> **Instruction**
Below are some records. Repeat exactly the lines from the one containing "line: (366, 104) -> (398, 231), added" through the final line.
[[ Data section, beginning ]]
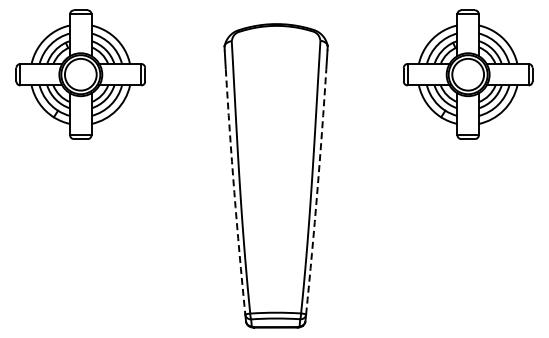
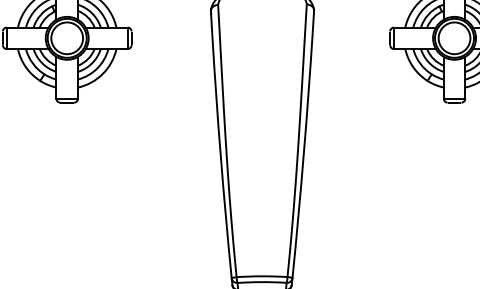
arc: (234, 192) -> (220, 156), dashed -> solid
arc: (317, 192) -> (303, 156), dashed -> solid

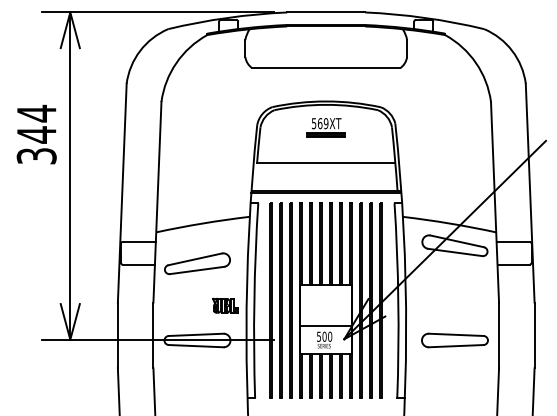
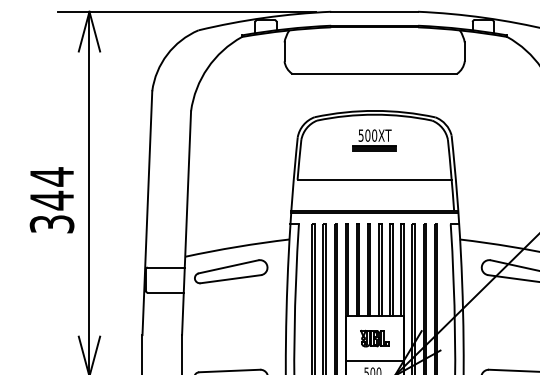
text: (323, 123) -> (371, 135), 569XT -> 500XT
text: (36, 134) -> (51, 200), moved
part: (197, 263) -> (231, 271), moved
part: (225, 305) -> (374, 338), moved

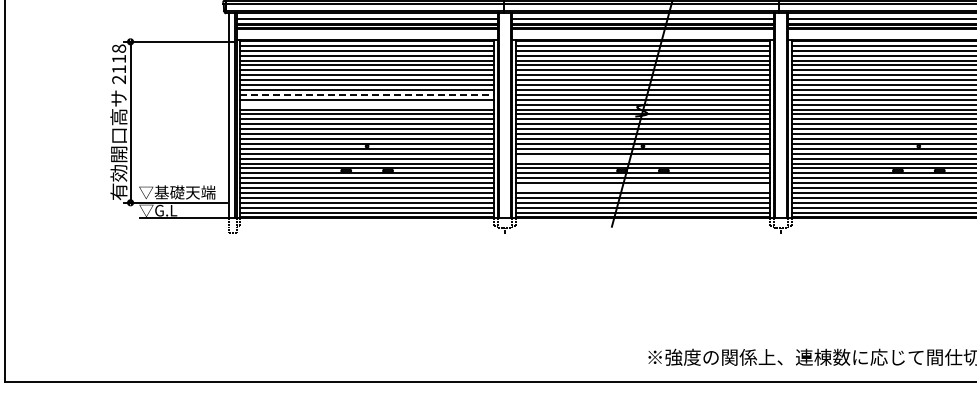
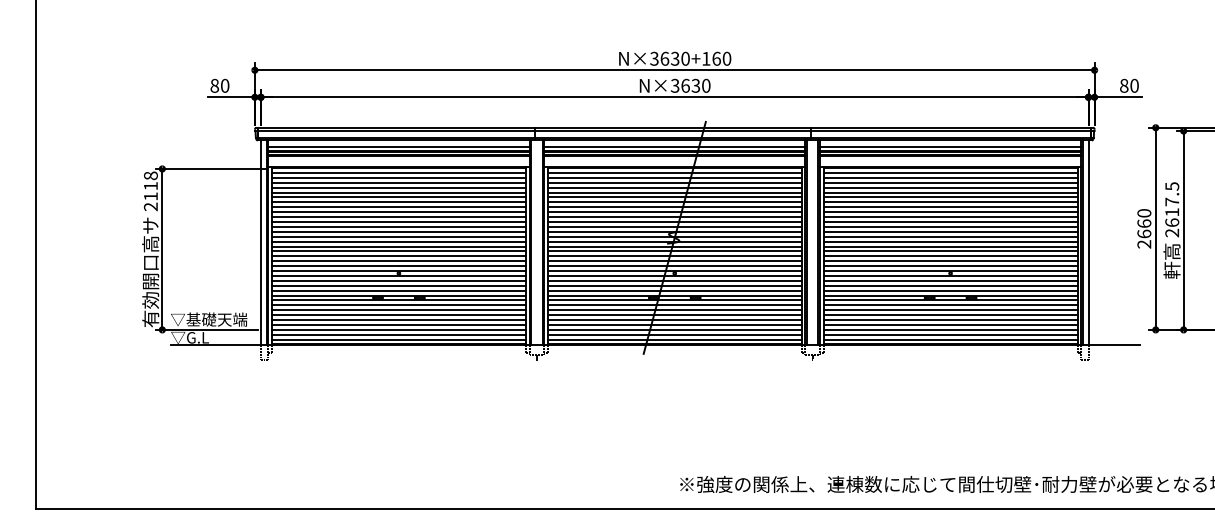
line: (366, 95) -> (398, 222), dashed -> solid
line: (366, 104) -> (398, 231), added
line: (642, 158) -> (674, 285), added
line: (642, 188) -> (674, 315), added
[[ Data section, end ]]
> **Solution for this problem**
line: (366, 104) -> (398, 231), added
line: (642, 158) -> (674, 285), added
line: (642, 188) -> (674, 315), added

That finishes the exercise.